Bennett informed Carson about his decision Thursday morning in a phone call. They have not seen each other in person since before the holidays in mid-December. Carson called Bennett from his home in West Palm Beach to get an update on fundraising and the campaign.

“It started out like we always start out, ‘Good morning, how are you? How are things?’ Then I said, pretty simply, that I was resigning. He was very surprised. He said, ‘Can you think about it? Can you wait until the end of the day, think it over?’ I just said, ‘No. I’m sorry. I’m done.’ My point was, you can’t put the genie back in the bottle.”

On Williams urging Carson to talk to reporters about campaign unrest, Bennett called it a “stupid move.” He said it was “absolutely correct” to describe his frustrations with Williams and the comments Carson made to The Post especially about disagreeing with Bennett’s advice as having driven his decision.

“I expect lots of other people will resign today as well,” Bennett added. “The divide between the outside and inside is too deep. There is nothing we could change structurally at this point to make it better. It is what it is, Dr. Carson is who he is. I have so much respect for him but he wants to do things in a way that I don’t, so it’s best that I step down. I’m sure they’ll figure it out.”

Several operatives in early voting states, and Iowa in particular, have charged that the campaign has relied too heavily on organic support and online fundraising without making sufficient attempts to organize that energy in a more tangible way. Others accused the campaign of misusing its funds, reinvesting the bulk of its earnings into raising more money, chartered flights and into bloated campaign salaries instead of building the sort of robust infrastructure in early voting states that will be crucial for whomever locks down the nomination.

Reached at his northern Virginia office on Thursday, Williams said he heard about the shake-up on Twitter, not from Carson himself. He declined to comment on how money had been spent, and said he would refrain from further judgment on how Bennett and Watts performed.

“There’s enough pain today, enough feelings that have been damaged in some ways,” said Williams. “I’m already being blamed, as I knew I would be, but I would never criticize Barry and Doug.
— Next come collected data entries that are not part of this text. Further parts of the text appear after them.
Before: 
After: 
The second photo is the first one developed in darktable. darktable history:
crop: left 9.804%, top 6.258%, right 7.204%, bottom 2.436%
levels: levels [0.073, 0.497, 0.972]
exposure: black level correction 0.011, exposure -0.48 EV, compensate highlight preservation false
They did a lot of good for the campaign with social media. I know they will criticize me, but this is a different season, and we wish them well.”

According to Williams, Carson had reached his staffing decision by the time he invited reporters to his home. When the campaign followed the interviews with a confusing statement about the “100 percent confidence” Carson had in his team, Williams wrote it off as spin.

“If Dr. Carson said there would be a shake-up, he’d already weighed the consequences for the coming primaries,” said Williams. “His actions today, a week later, tell us what that statement meant. It didn’t mean much.”

Bennett said he hasn’t ruled out jumping onto another campaign but he first wants to rest. “Sleep. Sleep. That’s what I’m going to do. I’m very tired. “The internal [expletive] became what the campaign was about. It was sad. Petty. It became mind numbing to me. Having worked so hard on building up the fundraising operation and getting millions behind Dr. Carson so he’d be ready for 2016, I got pulled into this [expletive]. It’s not why I got in this business.

The holiday shake-up also overwhelmed what might have been a good day of news for Carson. Watts’ final act was to announce that Carson had raised more than $23 million for the fourth fundraising quarter of the year, ending 2015 with more than 600,000 unique donors and at least one million individual contributions.

But no one in the Carson network, inside or outside the campaign, could argue with the declining poll numbers. Williams suggested that the primary’s late focus on terrorism and national security, issues where Carson trailed some Republican rivals, had hurt him.

“Listen, the world changed after Paris and San Bernardino,” said Williams. “Dr. Carson has changed too. I must tell you, I’ve never known him to be more at peace. He’s at peace more than you can imagine. And when he’s at peace, I’m ecstatic.”